| Brief |
Pick up the passage below on the films that cover the organic insulating film of a display device, and continue it after its final sentence.

| Text under study |
The display device of the present invention includes the inorganic insulating film arranged adjacent to the inorganic conductive film, and the inorganic insulating film and the inorganic conductive film covering the entire surface of the organic insulating film. In the present description, the inorganic insulating film is in principle formed adjacent to the inorganic conductive film in order to cover a surface of the organic insulating film in a region other than a region where the inorganic conductive film is formed. The inorganic insulating film and the inorganic conductive film may overlap with each other as long as they cover the entire surface of the organic insulating film.
The inorganic conductive film may be used as an electrode and the like, so a design thereof may be restricted. In contrast, a thickness of the inorganic insulating film can be designed with high degree of freedom unlike a film for forming an electrode. Because of this, the above-mentioned inorganic insulating film is preferably formed to have a thickness larger than that of the inorganic conductive film. Such an inorganic insulating film being set to have a thickness larger than that of the inorganic conductive film has an improved coating property for organic foreign substances and enhanced reliability of the prevention of display deterioration.
The display device of the present invention includes the organic insulating film on the substrate, and the substrate and the organic insulating film may be in a path of permeation of moisture and oxygen. In contrast, the inorganic conductive film and the inorganic insulating film do not generally permeate moisture and oxygen. Therefore, according to the present invention, the inorganic conductive film and the inorganic insulating film covering the surface of the organic insulating film effectively prevent permeation of moisture and oxygen, which cannot be prevented only with an electrode used for display, into a display element, and prevent deterioration of characteristics of the display element.
In the present description, a configuration that “covering the entire surface” represents is not limited to a configuration in which a surface is completely covered. Specifically, in the present invention, the inorganic insulating film and the inorganic conductive film substantially cover the entire surface of the organic insulating film and may not cover a portion of the organic insulating film. Although the inorganic conductive film and the inorganic insulating film are formed to cover the organic insulating film surface in the display device of the present invention, organic foreign substances might be deposited also on the organic insulating film, like on a resin substrate, in its production process. In this case, a portion of the organic insulating film can not covered by the inorganic conductive film and the inorganic insulating film. According to the present invention, a sufficient long path of permeation of moisture and oxygen can be secured, so even if such an uncovered portion is generated, an effect of preventing the permeation of moisture and oxygen can be obtained as long as the inorganic conductive film and the inorganic insulating film are formed over the substantially entire surface of the organic insulating film.
The reason why the permeation of moisture and oxygen is prevented when a long path of permeation thereof is secured is mentioned below. A permeation amount (speed) of moisture and oxygen can be represented by the formula “permeation speed (permeation amount)=area of path of permeation×thickness of path of permeation/permeation time (distance of path of permeation)”. The formula shows that the path of permeation with a longer distance can reduce the permeation speed (permeation amount).

| The data |
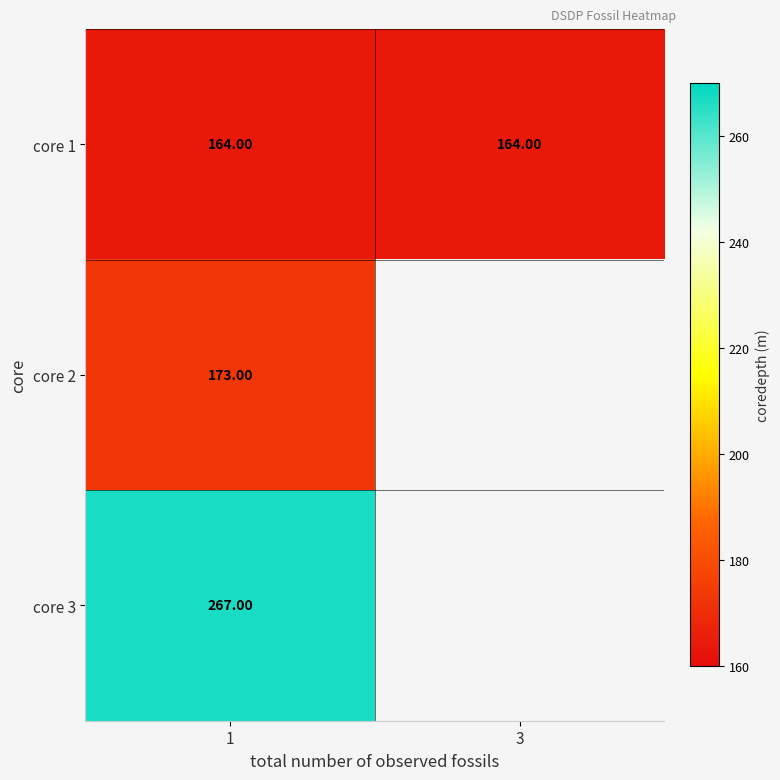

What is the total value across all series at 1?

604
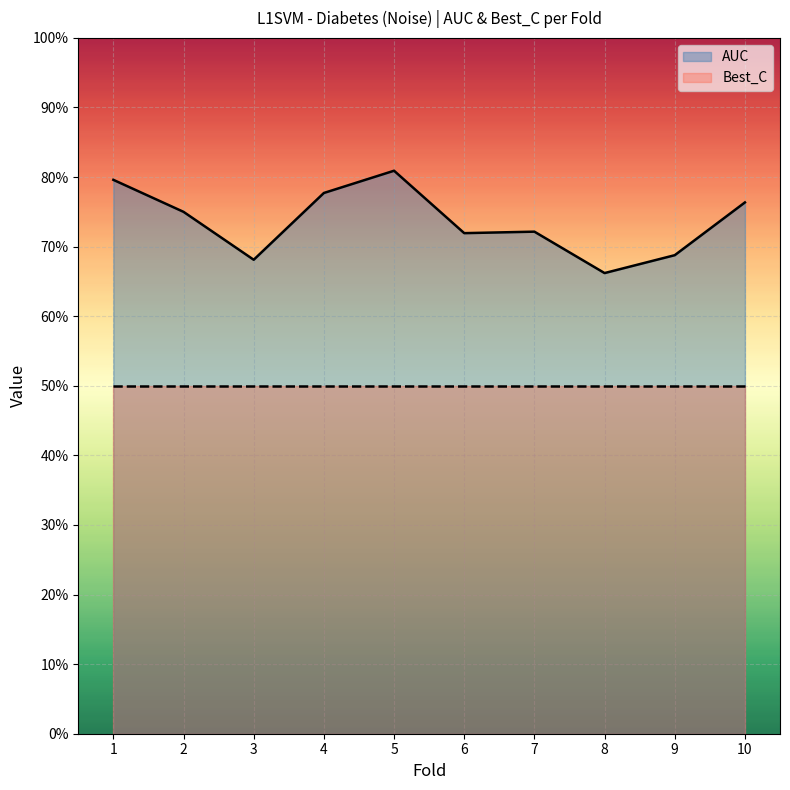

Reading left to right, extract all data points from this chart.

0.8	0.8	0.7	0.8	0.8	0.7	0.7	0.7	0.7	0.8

| Final answer |
As long as the display device of the present invention essentially includes the above-mentioned components, the display device may or may not include other components. For example, the display device may further include a driver for display control, a light source emitting light for display, an optical film for light control, and the like.
Hereinafter, preferred embodiments of the display device of the present invention are described in detail.
The display device of the present invention preferably includes an inorganic base coat film disposed between the resin substrate and the organic insulating film, the inorganic base coat film covering the entire surface of the resin substrate.
In the present description, the inorganic base coat film is an inorganic film provided in contact with the resin substrate. Such an inorganic base coat film serves as one film that separates the resin substrate from the organic insulating film and prevents permeation of moisture and oxygen. Thus, moisture and oxygen from a substrate surface are more effectively prevented from permeating the display device. As mentioned above, a configuration that “covering the entire surface” represents is not limited to a configuration in which a surface is completely covered. Specifically, in the present configuration, the inorganic base coat film substantially cover the entire surface of the resin substrate and may not cover a portion of the resin substrate. The resin substrate is used in the present invention, so an organic foreign substrate might be deposited thereon and this generates such an uncured portion of the resin substrate. According to the present embodiment, a sufficient long path of permeation of moisture and oxygen can be secured, so even if such an uncovered portion is generated, an effect of significantly suppressing the permeation of moisture and oxygen can be obtained as long as the inorganic base coat film is formed in the substantially entire surface of the resin substrate.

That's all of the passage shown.